▶ _DESCRIPTION OF THE TASK_
Your task is to find every line of the data that holds the string "command" and copy it.

═════ RECORD EXCERPTS ═════

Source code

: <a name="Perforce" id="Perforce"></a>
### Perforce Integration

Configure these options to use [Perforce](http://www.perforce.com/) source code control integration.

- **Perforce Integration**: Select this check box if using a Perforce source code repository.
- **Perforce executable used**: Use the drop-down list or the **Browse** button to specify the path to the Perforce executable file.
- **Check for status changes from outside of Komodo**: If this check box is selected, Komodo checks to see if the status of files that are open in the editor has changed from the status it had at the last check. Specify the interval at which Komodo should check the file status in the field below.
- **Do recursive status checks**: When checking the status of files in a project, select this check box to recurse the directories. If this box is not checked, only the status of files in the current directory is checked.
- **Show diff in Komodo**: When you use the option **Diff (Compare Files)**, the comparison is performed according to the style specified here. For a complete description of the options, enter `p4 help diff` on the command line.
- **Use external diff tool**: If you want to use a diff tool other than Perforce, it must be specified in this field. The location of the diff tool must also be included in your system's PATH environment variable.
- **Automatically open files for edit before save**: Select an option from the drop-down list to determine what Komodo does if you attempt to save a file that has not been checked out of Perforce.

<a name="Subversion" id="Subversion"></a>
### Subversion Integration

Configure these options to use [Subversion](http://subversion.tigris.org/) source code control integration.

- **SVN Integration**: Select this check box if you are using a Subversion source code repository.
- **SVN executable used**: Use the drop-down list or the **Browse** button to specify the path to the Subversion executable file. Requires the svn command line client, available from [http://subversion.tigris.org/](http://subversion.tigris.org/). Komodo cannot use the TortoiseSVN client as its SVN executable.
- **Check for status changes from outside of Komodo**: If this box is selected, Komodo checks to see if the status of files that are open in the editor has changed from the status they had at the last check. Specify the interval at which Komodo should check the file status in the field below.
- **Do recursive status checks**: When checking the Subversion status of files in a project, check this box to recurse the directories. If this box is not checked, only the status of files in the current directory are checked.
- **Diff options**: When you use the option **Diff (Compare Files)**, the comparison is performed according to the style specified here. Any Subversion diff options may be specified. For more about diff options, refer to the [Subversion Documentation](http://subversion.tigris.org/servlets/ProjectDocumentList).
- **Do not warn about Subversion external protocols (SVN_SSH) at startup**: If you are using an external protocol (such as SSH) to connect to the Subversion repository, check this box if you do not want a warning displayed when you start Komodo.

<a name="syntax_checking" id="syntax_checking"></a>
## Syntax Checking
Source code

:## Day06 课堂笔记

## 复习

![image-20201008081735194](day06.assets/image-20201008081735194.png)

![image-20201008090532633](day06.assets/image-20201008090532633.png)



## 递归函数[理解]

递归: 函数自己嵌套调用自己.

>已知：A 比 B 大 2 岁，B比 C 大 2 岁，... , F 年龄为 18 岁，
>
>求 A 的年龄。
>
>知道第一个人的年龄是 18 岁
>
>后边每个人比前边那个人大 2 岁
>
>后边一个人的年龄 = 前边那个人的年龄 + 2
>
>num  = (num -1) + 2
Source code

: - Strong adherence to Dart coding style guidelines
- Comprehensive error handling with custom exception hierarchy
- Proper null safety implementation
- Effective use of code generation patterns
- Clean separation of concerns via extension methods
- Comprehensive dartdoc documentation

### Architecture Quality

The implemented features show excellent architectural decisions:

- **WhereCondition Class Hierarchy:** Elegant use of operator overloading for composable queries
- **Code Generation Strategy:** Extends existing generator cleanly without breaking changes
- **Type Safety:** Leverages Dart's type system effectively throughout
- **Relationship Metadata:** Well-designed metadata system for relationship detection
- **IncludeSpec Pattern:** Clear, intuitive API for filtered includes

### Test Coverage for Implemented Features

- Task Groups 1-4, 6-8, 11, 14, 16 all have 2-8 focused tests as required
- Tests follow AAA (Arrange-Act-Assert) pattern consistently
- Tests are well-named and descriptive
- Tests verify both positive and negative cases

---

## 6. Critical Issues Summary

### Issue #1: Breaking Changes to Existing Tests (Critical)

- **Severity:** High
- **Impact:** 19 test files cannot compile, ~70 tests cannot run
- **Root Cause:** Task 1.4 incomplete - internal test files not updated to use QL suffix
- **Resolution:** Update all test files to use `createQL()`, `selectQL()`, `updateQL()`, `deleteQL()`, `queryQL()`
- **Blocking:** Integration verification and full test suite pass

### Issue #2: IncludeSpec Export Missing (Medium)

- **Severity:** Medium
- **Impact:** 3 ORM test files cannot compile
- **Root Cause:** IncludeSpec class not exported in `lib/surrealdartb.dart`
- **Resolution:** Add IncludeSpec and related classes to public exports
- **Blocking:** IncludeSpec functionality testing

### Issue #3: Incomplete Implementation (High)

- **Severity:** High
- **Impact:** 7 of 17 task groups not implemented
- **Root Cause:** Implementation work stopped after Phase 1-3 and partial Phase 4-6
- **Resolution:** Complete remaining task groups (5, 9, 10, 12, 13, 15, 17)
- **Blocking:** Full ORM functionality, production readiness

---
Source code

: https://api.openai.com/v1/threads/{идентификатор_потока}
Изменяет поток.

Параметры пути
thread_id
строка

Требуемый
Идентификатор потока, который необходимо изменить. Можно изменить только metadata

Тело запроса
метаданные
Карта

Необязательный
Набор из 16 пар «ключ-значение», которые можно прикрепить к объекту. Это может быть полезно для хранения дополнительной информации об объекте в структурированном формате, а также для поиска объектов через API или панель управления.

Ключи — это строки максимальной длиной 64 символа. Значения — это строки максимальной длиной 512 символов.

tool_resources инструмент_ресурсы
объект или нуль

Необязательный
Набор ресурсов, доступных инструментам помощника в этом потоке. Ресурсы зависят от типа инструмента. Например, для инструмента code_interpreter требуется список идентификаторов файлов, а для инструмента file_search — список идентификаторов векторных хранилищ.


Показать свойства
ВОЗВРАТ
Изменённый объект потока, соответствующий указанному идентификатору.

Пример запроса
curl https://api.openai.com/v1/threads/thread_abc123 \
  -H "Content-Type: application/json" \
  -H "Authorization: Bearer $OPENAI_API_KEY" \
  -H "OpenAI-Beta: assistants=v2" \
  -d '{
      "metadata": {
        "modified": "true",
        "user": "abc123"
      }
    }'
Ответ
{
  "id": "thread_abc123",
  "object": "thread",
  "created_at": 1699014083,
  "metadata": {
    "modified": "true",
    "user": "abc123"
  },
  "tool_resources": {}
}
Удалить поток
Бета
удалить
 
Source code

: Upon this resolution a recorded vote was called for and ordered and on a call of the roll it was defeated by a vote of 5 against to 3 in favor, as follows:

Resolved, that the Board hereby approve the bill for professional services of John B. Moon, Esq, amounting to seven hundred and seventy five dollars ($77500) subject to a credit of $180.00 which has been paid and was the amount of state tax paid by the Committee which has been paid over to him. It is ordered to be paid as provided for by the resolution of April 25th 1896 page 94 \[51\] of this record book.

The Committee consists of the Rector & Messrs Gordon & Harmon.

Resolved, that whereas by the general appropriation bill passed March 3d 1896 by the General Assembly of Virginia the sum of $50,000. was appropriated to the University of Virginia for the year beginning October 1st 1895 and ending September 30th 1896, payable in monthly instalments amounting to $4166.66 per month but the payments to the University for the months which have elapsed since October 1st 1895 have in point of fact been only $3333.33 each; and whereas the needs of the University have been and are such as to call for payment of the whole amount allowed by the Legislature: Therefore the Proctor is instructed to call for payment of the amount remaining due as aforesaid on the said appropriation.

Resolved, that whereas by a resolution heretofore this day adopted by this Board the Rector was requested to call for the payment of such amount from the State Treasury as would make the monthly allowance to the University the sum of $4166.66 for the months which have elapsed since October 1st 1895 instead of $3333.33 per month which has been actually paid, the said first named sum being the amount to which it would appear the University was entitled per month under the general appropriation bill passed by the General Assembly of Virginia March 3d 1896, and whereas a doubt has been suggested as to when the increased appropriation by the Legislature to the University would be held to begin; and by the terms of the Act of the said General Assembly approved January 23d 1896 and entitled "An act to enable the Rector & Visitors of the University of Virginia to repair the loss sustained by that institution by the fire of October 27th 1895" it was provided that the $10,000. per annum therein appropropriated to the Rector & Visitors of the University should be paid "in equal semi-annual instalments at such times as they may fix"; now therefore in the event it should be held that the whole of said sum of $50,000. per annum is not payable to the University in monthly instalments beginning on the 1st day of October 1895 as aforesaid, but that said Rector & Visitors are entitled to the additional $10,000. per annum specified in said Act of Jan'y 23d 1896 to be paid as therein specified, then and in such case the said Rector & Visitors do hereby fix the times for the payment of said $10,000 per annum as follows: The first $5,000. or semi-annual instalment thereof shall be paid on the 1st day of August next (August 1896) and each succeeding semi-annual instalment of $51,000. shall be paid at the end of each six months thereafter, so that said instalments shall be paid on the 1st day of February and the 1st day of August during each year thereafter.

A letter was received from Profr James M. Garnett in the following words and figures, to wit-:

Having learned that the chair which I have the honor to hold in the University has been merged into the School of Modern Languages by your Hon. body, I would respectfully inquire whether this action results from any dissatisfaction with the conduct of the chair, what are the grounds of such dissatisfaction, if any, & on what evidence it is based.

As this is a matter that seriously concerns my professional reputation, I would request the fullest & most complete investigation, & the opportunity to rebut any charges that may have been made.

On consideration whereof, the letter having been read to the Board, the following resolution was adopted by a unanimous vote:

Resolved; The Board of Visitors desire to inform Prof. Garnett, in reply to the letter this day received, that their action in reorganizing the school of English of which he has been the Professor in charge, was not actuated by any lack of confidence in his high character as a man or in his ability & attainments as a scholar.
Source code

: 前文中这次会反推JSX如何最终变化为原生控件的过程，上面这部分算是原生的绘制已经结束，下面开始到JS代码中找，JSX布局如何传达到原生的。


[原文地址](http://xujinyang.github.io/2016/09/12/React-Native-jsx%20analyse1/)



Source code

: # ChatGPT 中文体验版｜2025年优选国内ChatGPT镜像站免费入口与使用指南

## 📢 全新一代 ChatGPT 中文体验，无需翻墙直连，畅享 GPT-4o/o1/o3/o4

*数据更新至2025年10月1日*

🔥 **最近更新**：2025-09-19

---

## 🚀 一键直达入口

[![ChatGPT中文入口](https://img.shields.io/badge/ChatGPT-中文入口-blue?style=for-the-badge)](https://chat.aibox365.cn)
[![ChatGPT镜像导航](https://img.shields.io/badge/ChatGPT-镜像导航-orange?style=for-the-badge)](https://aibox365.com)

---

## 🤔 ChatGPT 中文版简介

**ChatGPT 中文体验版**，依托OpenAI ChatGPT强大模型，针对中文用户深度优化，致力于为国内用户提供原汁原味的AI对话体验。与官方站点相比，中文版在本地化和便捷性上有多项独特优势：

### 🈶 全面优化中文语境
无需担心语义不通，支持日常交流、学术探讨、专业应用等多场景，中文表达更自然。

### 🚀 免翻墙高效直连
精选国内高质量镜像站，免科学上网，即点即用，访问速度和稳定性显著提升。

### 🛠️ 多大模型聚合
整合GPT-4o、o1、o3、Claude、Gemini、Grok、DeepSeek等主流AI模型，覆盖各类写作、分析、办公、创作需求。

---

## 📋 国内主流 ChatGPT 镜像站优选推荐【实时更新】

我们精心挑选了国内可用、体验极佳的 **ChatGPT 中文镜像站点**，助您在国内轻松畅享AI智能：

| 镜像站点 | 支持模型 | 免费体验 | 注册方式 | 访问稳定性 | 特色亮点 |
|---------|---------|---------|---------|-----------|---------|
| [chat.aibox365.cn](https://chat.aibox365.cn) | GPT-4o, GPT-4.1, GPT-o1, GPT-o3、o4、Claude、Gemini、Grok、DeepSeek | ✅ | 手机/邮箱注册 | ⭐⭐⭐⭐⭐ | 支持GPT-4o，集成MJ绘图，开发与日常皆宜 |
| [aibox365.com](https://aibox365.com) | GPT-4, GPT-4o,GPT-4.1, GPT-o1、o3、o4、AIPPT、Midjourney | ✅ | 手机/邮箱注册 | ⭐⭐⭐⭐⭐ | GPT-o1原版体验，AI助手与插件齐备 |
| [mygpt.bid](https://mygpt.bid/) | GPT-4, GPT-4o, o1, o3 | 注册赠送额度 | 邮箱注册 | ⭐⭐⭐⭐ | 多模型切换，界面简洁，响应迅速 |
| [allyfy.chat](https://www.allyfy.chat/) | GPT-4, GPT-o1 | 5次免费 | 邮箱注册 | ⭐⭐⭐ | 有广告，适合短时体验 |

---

═════

▶ _RESULT FOR THIS TASK_
- **Show diff in Komodo**: When you use the option **Diff (Compare Files)**, the comparison is performed according to the style specified here. For a complete description of the options, enter `p4 help diff` on the command line.
- **SVN executable used**: Use the drop-down list or the **Browse** button to specify the path to the Subversion executable file. Requires the svn command line client, available from [http://subversion.tigris.org/](http://subversion.tigris.org/). Komodo cannot use the TortoiseSVN client as its SVN executable.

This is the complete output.